The dangerous-looking man who knelt at his friend’s grave bore little resemblance to the younger man whose life Frenchy had saved in a Louisiana swamp. That man had been elegantly handsome before the beating, his smooth features classically designed, the aquiline nose straight, his trusting silver eyes warm and friendly.

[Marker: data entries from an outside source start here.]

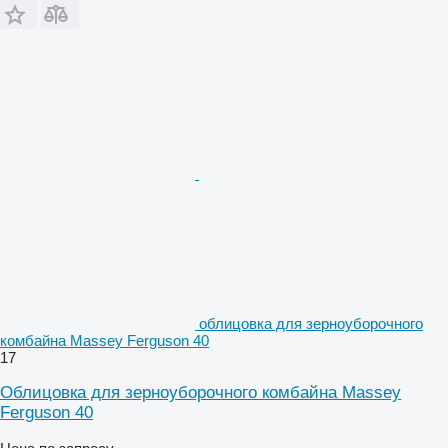
облицовка для зерноуборочного
комбайна Massey Ferguson 40
17
Облицовка для зерноуборочного комбайна Massey
Ferguson 40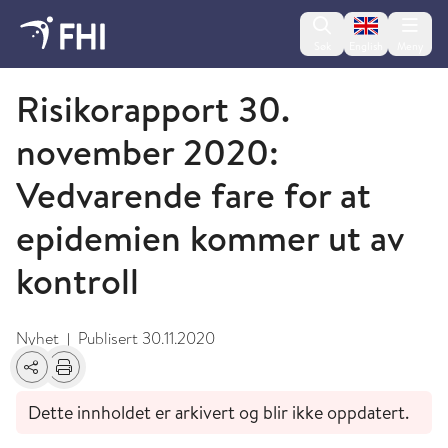
Change lan
Søk
English
Meny
November
Risikorapport 30.
november 2020:
Vedvarende fare for at
epidemien kommer ut av
kontroll
Nyhet
Publisert
30.11.2020
|
Del
Skriv ut
Dette innholdet er arkivert og blir ikke oppdatert.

That man was dead. As dead as Frenchy.
The powerfully-built man beside the grave was burned dark from the sun. On the inside his heart had charred an even blacker shade. Fists had smashed and rearranged his once handsome features into a ruggedly-brutal composition. The broken nose had been flattened. There was a narrow, white ridge above one brow. Despite these changes, or perhaps because of them, an aura of violence clung to him. Maybe it was this reckless, outlaw attitude that made him so lethally attractive, at least to women of a certain class. Such women cared little about his inner wounds. They came on strong, wanting nothing from him except to use his body for quick, uncomplicated sex.
His guarded silver eyes beneath black arcing brows missed nothing, trusted no one. Especially not such women—women who made him burn, but left him feeling even colder and lonelier when they were done with him and drove off in their fancy cars to their big houses and safe men.
His muscles were heavy from hard, manual labor. He wore scuffed black cowboy boots, tight jeans, a worn white T-shirt, and a black leather jacket.
Frenchy.
Death triggered deep, primal needs.
Death. Violence. Sex. Somehow they went together.
Alone with his demons, without Frenchy to irritate and distract him, Tag needed a bar fight or a woman—bad. So bad, he almost wished he’d gone to the funeral and wrestled some shrimper for a topless waitress. So bad, he almost wished he was in jail nursing a hellish hangover with the rest of Frenchy’s wild bunch.
Instead he’d driven his motorcycle—too fast and over such rough roads, he’d almost rolled. He’d scared himself. Which was a sign that cold as he was in his lonely life, he wasn’t ready to end it. When he’d calmed down, he’d come to the cemetery to pay his last respects.